他到了才知道三春鸟寻的亲妈从霓虹过来看她的,住在她和明子安的房子里,语言不通。
三春鸟寻是感觉到肚子疼才给丛孺打电话的,羊水在他来时就破了。他把人抱到车上时都忘了自己怀孕了,三春鸟寻这个孕期的体重不轻,丛孺不是抱不起她,是压倒了自己的肚子,脸色微白,也就不舒服那一阵,他就上了驾驶位送三春鸟寻去医院,整个路上三春的妈妈都在用他听不懂的话在安慰她。
贺松彧刚从一场保密会议上下来,手机等通讯器都不能随身带的,交给了有关部门安排的专人收着,等会议结束才能拿回来。
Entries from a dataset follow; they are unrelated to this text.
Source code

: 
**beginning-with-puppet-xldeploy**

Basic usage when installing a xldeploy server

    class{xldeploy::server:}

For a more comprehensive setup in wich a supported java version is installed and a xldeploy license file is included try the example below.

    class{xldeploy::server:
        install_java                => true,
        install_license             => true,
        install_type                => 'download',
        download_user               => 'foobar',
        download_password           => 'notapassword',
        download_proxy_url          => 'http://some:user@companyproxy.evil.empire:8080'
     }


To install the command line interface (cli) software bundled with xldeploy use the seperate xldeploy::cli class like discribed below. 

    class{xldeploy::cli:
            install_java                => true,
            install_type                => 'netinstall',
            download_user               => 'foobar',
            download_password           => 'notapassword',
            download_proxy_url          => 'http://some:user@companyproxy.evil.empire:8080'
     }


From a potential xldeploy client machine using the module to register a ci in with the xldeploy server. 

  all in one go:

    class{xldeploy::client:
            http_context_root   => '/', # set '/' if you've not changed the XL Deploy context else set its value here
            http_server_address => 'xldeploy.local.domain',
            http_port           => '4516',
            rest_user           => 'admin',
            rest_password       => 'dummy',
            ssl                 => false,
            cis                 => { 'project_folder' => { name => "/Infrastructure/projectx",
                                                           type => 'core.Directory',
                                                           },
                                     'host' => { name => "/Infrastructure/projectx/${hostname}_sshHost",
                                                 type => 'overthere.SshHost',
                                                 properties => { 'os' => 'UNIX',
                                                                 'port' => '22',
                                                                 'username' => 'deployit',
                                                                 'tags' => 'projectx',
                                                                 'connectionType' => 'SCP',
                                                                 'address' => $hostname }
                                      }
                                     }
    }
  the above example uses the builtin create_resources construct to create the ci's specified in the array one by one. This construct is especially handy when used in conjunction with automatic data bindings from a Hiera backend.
当他打开手机,看到那一连串的未接电话时,脸色没变,却不过是以秒速按下了回拨键,还冷静的问了从别处过来的李辉,“丛孺给你打过电话没有。”
李辉茫然摇头,“没啊。”
“他给我拨了四十六个未接通话。”贺松彧抄起外套往外走,遇到相熟的领导,也顾不上会后寒暄交流,大步往外走去。
李辉关键时刻从不掉链子,干他们这一行的机敏性十足,飞快的冲到贺松彧前头去开车。
贺松彧刚开始回拨电话,丛孺没接,他直接换了个手机,看到了别墅的录像监控,直接跳到丛孺给他打电话的时间线,查到了他在几点出门,脸色焦急行色匆匆。
唯一让贺松彧内心宛如一潭湖水,掀起波澜的是他在楼梯上差点崴脚的一幕。
贺松彧眉头拧成了川,眼神像漆黑的枪-口,他这个会是临时性质的,有关部门统一做了用餐安排,贺松彧料到自己晚饭回不去,才给别墅家里打的电话。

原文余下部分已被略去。